Die bisherigen Auftritte werfen die Frage auf, ob Zorniger nicht besser beraten wäre, sein Spielsystem weniger risikoreich anzulegen und die Defensive zu stärken. Der VfB-Coach will davon allerdings nichts wissen: "Wir werfen jetzt nicht alles über den Haufen und werden von den Kernpunkten der Spielweise nicht weggehen."

"Ein schmaler Grat"

Ein Ansatz, den auch Titz befürwortet. "Ich finde es gut, dass er das durchziehen will", so der Taktik-Experte. "Allerdings ist es ein schmaler Grat und es müssen sich rasch Erfolge einstellen. Denn rund um den Klub wachsen mit jedem Misserfolg die Unruhe und die Zweifel am neuen System oder gar Zorniger selbst, was das Arbeiten für den Trainer und die Spieler natürlich erschwert."

Zumal auch bei seinen Spielern der Schwung aus der finalen Phase der letzten Saison sowie die breite Brust aus der Vorbereitung wieder verschwunden sind. "Wenn der Glaube ans eigene System schwindet, wird es schwer", prophezeit auch Titz.

Der Stuhl des Trainers wackelt noch nicht, aber die Ungeduld hat selbst die VfB-Verantwortlichen erfasst. "Ich denke schon, dass wir unabhängig von irgendwelchen Konzeptionen mal darüber nachdenken sollten, warum wir jedes Mal bei einem Angriff eines Gegners gleich ein Tor zulassen", wird Sportvorstand Dutt in den "Stuttgarter Nachrichten" zitiert.

Schwere Hypothek für Zorniger

Zorniger steht nun in der Bringschuld.

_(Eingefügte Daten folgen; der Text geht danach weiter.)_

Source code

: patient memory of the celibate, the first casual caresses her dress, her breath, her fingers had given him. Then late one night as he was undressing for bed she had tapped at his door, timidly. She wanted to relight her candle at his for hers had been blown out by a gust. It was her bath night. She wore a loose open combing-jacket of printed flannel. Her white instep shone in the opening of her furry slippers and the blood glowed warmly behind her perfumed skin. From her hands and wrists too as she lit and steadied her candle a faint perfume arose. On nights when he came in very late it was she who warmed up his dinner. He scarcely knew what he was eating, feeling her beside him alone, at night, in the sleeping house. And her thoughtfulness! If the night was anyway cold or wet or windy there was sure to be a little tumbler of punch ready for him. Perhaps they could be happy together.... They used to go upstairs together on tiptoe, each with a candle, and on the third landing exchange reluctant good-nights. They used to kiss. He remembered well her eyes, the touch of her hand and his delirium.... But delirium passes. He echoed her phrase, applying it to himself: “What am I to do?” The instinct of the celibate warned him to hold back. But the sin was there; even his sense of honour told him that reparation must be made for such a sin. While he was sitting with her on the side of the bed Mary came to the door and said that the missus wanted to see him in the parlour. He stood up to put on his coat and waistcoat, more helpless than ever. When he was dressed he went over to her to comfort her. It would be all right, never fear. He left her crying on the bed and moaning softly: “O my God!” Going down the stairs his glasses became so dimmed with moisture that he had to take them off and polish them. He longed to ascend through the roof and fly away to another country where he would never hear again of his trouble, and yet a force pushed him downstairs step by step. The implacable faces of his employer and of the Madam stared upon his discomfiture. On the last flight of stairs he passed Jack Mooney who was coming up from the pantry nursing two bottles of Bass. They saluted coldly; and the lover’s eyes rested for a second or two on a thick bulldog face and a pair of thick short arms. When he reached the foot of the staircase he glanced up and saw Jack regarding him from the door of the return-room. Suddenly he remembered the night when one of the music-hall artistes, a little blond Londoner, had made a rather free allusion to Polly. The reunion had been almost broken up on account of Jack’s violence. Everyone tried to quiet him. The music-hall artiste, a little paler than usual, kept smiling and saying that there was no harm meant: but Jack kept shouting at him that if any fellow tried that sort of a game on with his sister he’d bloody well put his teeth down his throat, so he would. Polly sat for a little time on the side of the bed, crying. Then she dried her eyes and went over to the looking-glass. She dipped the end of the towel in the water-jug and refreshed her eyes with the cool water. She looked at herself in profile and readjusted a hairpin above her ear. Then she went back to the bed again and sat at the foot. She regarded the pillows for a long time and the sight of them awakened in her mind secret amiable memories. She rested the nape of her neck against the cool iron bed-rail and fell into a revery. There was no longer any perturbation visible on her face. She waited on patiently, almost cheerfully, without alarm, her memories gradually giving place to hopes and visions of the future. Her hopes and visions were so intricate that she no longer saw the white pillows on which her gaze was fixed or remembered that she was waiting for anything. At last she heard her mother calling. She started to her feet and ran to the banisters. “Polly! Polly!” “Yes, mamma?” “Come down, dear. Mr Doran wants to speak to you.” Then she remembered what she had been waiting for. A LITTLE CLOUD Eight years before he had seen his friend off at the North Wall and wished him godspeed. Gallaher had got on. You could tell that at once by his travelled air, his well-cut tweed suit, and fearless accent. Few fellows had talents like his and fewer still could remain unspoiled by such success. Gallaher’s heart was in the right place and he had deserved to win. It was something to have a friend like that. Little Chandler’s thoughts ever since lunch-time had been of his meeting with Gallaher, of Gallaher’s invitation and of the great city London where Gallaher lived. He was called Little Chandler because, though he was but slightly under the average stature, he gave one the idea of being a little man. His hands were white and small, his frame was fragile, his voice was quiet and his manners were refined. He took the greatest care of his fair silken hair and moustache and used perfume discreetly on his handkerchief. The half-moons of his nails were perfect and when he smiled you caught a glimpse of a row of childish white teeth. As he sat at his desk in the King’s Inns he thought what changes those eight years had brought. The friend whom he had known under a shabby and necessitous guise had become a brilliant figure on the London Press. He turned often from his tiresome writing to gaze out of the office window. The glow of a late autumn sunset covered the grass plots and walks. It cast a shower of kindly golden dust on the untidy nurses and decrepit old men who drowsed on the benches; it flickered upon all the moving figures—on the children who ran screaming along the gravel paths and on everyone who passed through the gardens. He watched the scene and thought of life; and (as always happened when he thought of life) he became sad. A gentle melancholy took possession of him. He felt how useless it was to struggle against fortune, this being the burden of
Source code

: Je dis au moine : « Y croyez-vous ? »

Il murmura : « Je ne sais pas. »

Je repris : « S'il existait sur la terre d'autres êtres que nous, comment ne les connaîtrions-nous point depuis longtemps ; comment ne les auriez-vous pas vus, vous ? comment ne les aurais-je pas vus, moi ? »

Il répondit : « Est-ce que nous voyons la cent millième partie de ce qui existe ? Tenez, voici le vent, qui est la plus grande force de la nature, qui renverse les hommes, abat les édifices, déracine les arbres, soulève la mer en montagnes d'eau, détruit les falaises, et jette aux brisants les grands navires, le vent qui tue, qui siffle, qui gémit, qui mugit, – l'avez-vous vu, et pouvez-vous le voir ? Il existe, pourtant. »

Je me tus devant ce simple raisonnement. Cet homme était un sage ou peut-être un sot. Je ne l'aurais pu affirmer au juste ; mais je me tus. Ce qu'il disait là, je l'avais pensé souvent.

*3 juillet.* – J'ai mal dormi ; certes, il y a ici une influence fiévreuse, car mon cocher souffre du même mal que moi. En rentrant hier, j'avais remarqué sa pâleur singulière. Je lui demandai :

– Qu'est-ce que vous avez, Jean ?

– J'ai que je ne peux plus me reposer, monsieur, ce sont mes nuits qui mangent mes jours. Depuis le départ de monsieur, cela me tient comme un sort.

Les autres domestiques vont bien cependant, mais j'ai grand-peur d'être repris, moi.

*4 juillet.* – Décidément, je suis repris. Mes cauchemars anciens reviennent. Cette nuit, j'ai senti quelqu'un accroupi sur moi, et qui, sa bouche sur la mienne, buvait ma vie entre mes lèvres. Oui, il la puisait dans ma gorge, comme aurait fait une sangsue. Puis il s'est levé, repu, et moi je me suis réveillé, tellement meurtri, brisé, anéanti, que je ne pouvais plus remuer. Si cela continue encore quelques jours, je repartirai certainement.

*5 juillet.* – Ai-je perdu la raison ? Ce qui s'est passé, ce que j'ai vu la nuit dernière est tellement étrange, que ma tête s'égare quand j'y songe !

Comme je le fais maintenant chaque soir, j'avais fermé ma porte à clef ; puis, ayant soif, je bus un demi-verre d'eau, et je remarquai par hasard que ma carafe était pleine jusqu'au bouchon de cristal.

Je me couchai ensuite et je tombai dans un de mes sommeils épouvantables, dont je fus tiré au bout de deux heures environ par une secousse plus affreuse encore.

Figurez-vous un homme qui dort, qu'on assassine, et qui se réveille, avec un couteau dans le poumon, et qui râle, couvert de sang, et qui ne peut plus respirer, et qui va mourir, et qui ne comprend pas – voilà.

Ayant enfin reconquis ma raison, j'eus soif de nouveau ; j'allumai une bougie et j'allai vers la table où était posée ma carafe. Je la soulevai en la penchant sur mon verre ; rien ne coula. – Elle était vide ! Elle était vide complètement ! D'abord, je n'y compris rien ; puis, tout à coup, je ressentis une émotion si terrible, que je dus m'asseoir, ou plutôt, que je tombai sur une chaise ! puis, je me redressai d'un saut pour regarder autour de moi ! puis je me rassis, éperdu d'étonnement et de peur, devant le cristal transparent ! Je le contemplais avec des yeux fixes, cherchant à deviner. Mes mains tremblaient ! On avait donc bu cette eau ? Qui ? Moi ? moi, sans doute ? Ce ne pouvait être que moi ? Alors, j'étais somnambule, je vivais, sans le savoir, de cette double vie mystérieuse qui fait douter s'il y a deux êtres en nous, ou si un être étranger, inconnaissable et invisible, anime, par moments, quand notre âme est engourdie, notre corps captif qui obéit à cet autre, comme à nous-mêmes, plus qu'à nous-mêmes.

Alle guten Ansätze sind wertlos, wenn nicht gepunktet wird. Mit dem schlechtesten Trainer-Start der Stuttgarter Historie muss der ehrgeizige Coach bereits jetzt einen schweren Rucksack schultern. Schon die Spielzeiten 2010/2011 und 2013/2014 begann Stuttgart mit drei Niederlagen. In beiden Fällen spielte der VfB bis zum Saisonende gegen den Abstieg. Christian Gross und Bruno Labbadia, die damaligen Trainer, mussten beide bereits frühzeitig ihren Hut nehmen. Das gleiche Schicksal droht auch Zorniger.